» **WORK TO COMPLETE**
Write the next part of the passage below on designing a CTC decoder for the LTE-A and WiMAX-2 standards, beginning after its last sentence.

*** Opening of QUOTED PASSAGE ***

Recently, there are a large growing emergence and demand for an inexpensive and ubiquitous broadband wireless network. Thus, Long Term Evolution (LTE) and WiMAX standards become prevalent for the broadband wireless network. Meanwhile, fourth generation (4G) cellular wireless communication, the term referred to International Mobile Telecommunications-Advanced (IMT-Advanced) [5] , is emerging in high-end broadband wireless devices. Nowadays the 4G compliant versions of LTE and WiMAX are LTE Advanced (LTE-A) and WirelessMAN-Advanced (WiMAX-2), respectively. To achieve a smooth migration for different applications, a CTC decoder that works across the dual IMT-Advanced compliant standards is necessary. Hence, the goal of this work is to design a CTC decoder that can be used in high-mobility 4G communications. The features of the CTC decoder design are & to achieve the high-throughput requirement targeting at the specifications of LTE-A and WiMAX-2 standards shown in Table 1 , & to achieve parallel decoding for SB-CTC and DB-CTC schemes based on LTE-A and WiMAX-2 standards, & to design a parallel and reconfigurable interleaver based on the computational similarity of LTE-A and WiMAX-2 standards, and & to achieve area-efficient and memory-efficient CTC decoder design for the LTE-A and WiMAX-2 standards.

*** Close of QUOTED PASSAGE ***
*** Opening of COLLECTED DATA ***

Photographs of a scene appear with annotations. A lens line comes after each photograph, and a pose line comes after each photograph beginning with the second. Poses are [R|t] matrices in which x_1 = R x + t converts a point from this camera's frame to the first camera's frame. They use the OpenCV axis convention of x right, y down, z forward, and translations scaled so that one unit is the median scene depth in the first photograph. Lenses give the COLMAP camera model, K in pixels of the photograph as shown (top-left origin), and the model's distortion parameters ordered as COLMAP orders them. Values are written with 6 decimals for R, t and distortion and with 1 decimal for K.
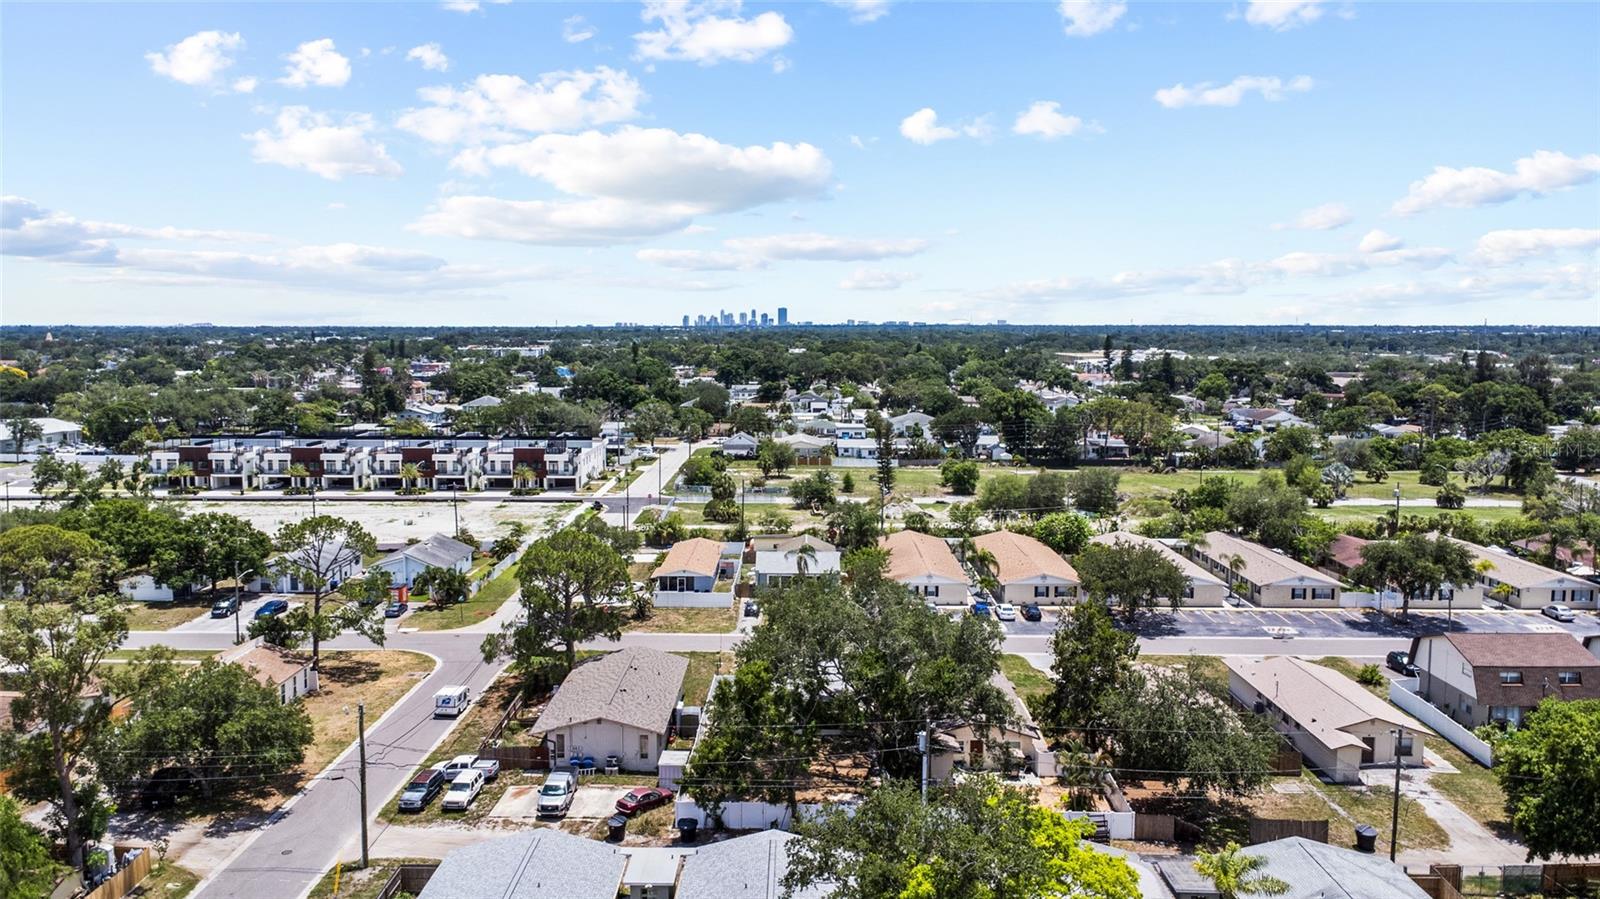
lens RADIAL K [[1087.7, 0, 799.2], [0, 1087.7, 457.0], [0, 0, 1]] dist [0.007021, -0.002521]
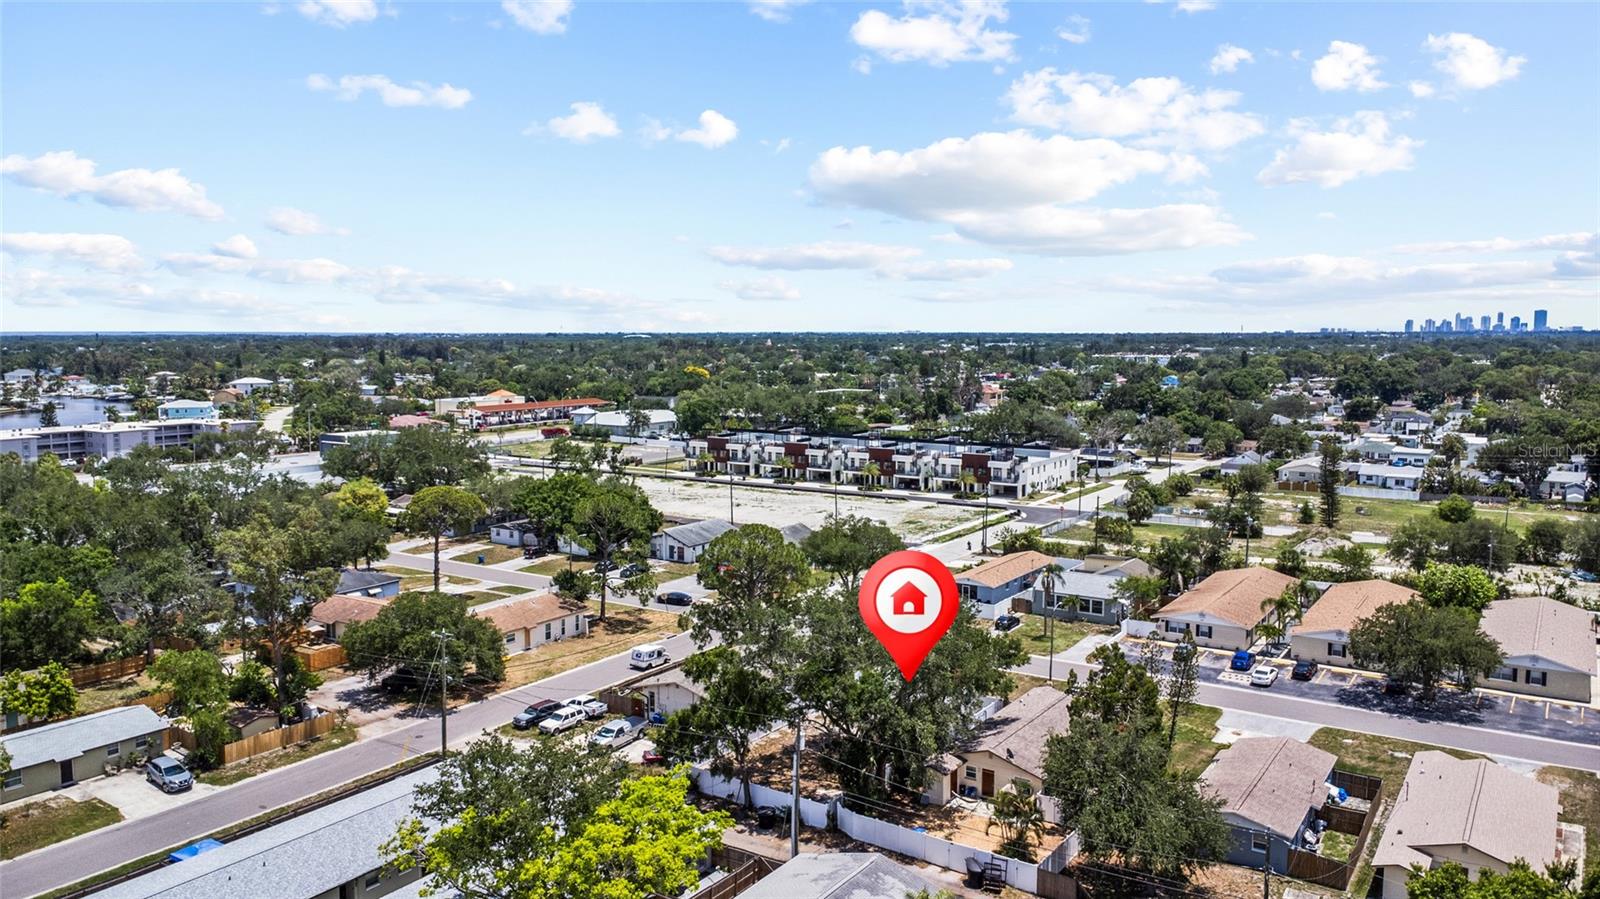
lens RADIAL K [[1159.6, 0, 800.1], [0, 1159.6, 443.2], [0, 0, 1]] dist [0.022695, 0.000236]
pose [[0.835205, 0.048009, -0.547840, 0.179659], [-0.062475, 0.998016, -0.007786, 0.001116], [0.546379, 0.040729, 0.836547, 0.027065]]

*** Close of COLLECTED DATA ***

» **ANSWER TO THIS TASK**
In this paper, circular parallel maximum a-posteriori probability algorithm (MAP) decoding is introduced to reduce decoding latency and hardware cost. The circular parallel MAP decoding results in numbers of circular MAP decoding according to its parallelism with a small coding gain loss. Meanwhile, the collision-free vectorizable dual-standard parallel interleaver based on the almost regular permutation (ARP) structure and the quadratic polynomial permutation (QPP) structure is proposed to enhance hardware utilization of the interleaver. Then, the available parallelism of the collision-free CTC decoding is achieved for the LTE-A and WiMAX-2 standards. In order to increase the hardware usage of the CTC decoder, two area-efficient extrinsic buffer designs are described for the dual-standard CTC decoder. Using UMC 90 nm CMOS technology, the proposed CTC decoder chip for WiMAX-2 and LTE-A systems has been fabricated in a core size of 3.38 mm 2 . The throughput rate of 186.1 Mbps can be maximally measured at 152 MHz with power consumption of 148.1 mW. This paper is organized as follows. In Section 2, the fundamentals of turbo codes for WiMAX-based standard and LTEbased standard are revisited. Section 3 describes the architecture design of the proposed CTC decoder for the dual standards. Section 4 presents the experimental results and comparison of the proposed CTC decoder for the LTE-A/WiMAX-2 standards. Finally, Section 5 concludes this paper.
Reviews of Turbo Codes
Background reviews of the CTCs of WiMAX-based standard and LTE-based standard are demonstrated in this section.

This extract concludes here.